Bioroundup: Stem-cell science and money, genetic tests go political, clinical-trial data woes, and more

(NOTE: Apologies — especially to RSS readers — if you’ve seen this post before, but an apparent server error ate it late yesterday and I was only able to recover it this morning. Enjoy, or ignore, as seems most fit.)

roundup-buffalo-250px.jpgFeatured stories:

  • Stem-cell science, money and death
  • Gene tests: Out of control?
  • Clinical-trial data wants to be free
  • Drug, biotech industries face uncertainty
  • Short takes

Clones, regrown hearts, money and death — Last week, the San Diego biotech http://www.stemagen.com/ announced that it had cloned human embryos by transplanting the nuclei of adult skin cells into oocytes, or human egg cells. The cloned embryos reportedly into blastocysts, the five-day-old clumps of roughly 100 cells from which researchers can, if all goes well, extract stem cells. (The research isn’t aimed at creating cloned babies.) Although not of immediate practical use, the ability to use embryo cloning to make genetically matched stem cells would be a big step forward for the field, since the technique could be used to produce stem-cell lines specifically for the study of particular genetic disease. The Stemagen embryos, however, didn’t actually yield any stem cells, leaving some researchers skeptical that the company had actually achieved what it claimed. The NYT has more.
--- --- ---
Questions on the material ::
[1] Using the bioroundup, explain why the ability to make genetically matched stem cells through embryo cloning would be a big step forward for the field.
[2] Answer these questions from the bioroundup:
(a) What happened to the post late yesterday?
(b) The nuclei of what kind of cells were transplanted into the egg cells?
(c) Which news outlet is cited for more on the cloning story?
[3] Write the next part of the bioroundup, picking up after its last sentence.

Provided records ::
--- --- ---
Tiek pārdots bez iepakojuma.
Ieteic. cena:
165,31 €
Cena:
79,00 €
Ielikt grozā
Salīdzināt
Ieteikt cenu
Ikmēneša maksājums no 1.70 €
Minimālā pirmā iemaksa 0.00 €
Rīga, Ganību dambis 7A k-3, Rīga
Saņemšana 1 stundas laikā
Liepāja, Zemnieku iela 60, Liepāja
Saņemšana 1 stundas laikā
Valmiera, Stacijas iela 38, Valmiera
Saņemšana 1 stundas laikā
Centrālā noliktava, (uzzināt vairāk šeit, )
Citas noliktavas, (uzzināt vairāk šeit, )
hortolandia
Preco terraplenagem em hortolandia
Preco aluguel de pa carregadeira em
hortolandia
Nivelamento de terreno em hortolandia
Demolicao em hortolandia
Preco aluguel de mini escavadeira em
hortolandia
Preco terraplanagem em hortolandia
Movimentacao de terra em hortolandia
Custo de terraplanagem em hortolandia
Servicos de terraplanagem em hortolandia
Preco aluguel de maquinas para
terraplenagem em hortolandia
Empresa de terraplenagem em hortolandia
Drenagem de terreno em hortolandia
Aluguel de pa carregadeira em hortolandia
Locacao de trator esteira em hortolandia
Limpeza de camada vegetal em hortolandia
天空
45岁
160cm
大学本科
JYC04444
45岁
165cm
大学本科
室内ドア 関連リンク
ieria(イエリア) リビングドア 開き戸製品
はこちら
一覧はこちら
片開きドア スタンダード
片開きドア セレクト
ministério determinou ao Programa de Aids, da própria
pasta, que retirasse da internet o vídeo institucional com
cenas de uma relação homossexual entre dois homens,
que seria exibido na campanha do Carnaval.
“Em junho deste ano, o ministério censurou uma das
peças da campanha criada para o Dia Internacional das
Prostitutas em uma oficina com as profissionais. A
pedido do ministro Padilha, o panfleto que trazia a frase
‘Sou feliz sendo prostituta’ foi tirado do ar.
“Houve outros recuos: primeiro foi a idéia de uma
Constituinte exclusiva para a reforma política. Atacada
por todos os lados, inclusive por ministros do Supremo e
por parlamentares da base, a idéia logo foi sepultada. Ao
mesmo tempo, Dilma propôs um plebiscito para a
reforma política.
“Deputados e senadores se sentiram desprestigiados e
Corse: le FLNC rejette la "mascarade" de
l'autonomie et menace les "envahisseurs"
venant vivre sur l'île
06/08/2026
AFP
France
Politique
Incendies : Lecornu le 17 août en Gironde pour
--- --- ---
Results for the exercise ::
[1] It would be a big step because the technique could produce stem-cell lines made specifically for studying particular genetic diseases, even though it is not of immediate practical use.

[2]
(a) An apparent server error ate it, and it was recovered only this morning.
(b) Adult skin cells.
(c) The NYT.

[3]
Another team of researchers at the University of Minnesota recently created a beating rat heart in the laboratory, although the work didn’t grow the heart from scratch and didn’t specifically use stem cells. The team used detergents to clear living cells from a dead rat heart, leaving the outer structure and valves as a scaffold that cold be “repopulated” by injected cells from newborn rats, which eventually developed into working heart muscle that pumped blood and conducted electrical signals. Eventually it may be possible to do the same with hearts taken from human cadavers and stem cells extracted from a patient’s bone marrow, potentially yielding a newly transplantable heart.

Meanwhile, stem-cell pioneer James Thomson, a University of Wisconsin biologist, argued for a major boost in state stem-cell funding, saying that Wisconsin needs to hand out $50 million a year in order to compete with California’s $3 billion program. And in sad news, a 9-year-old girl with a fatal genetic condition called Batten disease died after being treated in a clinical trial with neural stem cells intended to correct a brain-enzyme deficiency in Batten patients. Preliminary results suggested the death was a result of her disease and not the stem-cell therapy, developed by the Palo Alto, Calif., biotech Stemcells.

Test, genes and politics — A federal advisory panel raised concerns over the proliferation of genetic tests, complaining of misleading or false marketing as well as the possibility that patients could be harmed by basing medical decisions on inaccurate tests. Unsurprisingly, many tests fall through loopholes in federal regulation, partly as the result of divided responsibilities between Medicare and the FDA. No agency even knows how many such tests are currently on the market. New tests — or the prospect of them — are popping up all the time, such as a recent finding that five specific DNA variations may help predict a man’s risk of prostate cancer, a test that, predictably enough, will be commercialized within the next few months by a startup called Proactive Genomics. The panel doesn’t appear to have addressed personal-genomics services like 23andMe or deCODEme, but chances seem good that Washington will want to weigh in sooner or later.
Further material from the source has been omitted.